The tall man’s grip was strong and sure, but not painful. All the same, there was something unpleasant about it. Something... smooth. Too hard, somehow.

Those dark blue eyes fastened on his face like hooded railroad lanterns.

His teeth were crooked and they looked rather yellow in the dim light…

…the fingers were extremely narrow and extremely long…

You can see why I named my voice after such a man. If you read beyond the first twenty-four pages, you learn that Mr. Gaunt offers people knick-knacks and eccentricities from his store in exchange for ‘favors,’ seemingly small actions that build to cause chaos within a small town. That’s exactly what my voice aims to do: cause chaos in the village of my body.

If you read much of Stephen King, you know that the supernatural elements of his fiction, the horrific elements of his stories, are a device to illuminate the true nature of humanity: our highs and our lows. If my true self is the height of this King novel, the voice in my head is the demonic low.

However, by making my voice into Leland Gaunt, by making him a character, a person with physical features, a manner of speaking, with motivation for his indecent actions, I can understand him. Even better, I can fight him.

Anyone who chooses to bring others down to lift themselves up does not know the meaning of dignity. Anyone who chooses to destroy instead of create has lost their sense of humanity. Anyone who chooses to make mayhem for its own sake cannot be reasoned with; they have no reason. 
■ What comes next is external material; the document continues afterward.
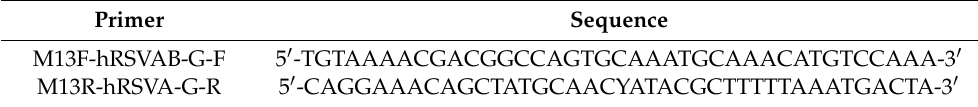
Table 1. Primers used for amplification of the RSV-A G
This applies to flesh and blood people, but it also applies to the critics that live within us, and this is how we fight:

1. Hold tight to your sense of worth, no matter what people say or do. Making a life out of hurting others reflects nothing more than inner agony, and those in pain deserve pity, not fear. My Mr. Gaunt feeds on fear. He starves on pity.

2. No matter how many parts of me Mr. Gaunt seeks to destroy, they can be rebuilt. If something specific cannot be remade, I can always create more of what brings me joy and fulfillment. There are more pathways to joy than there are to hatred.

3. Most importantly, if you cannot reason with someone, ignore what they say. Gaunt’s words aren’t based in logic or morality, so what purpose do they serve in my life?

Now, when Leland talks, I hear static more than insults or words. I know what he’s after and how to withhold it. Non-reactivity is a difficult practice. I cannot always tune out his verbal blows. But seeing his shape, knowing his name, remembering his ‘reasoning’— these are my weapons. And I keep them sharp.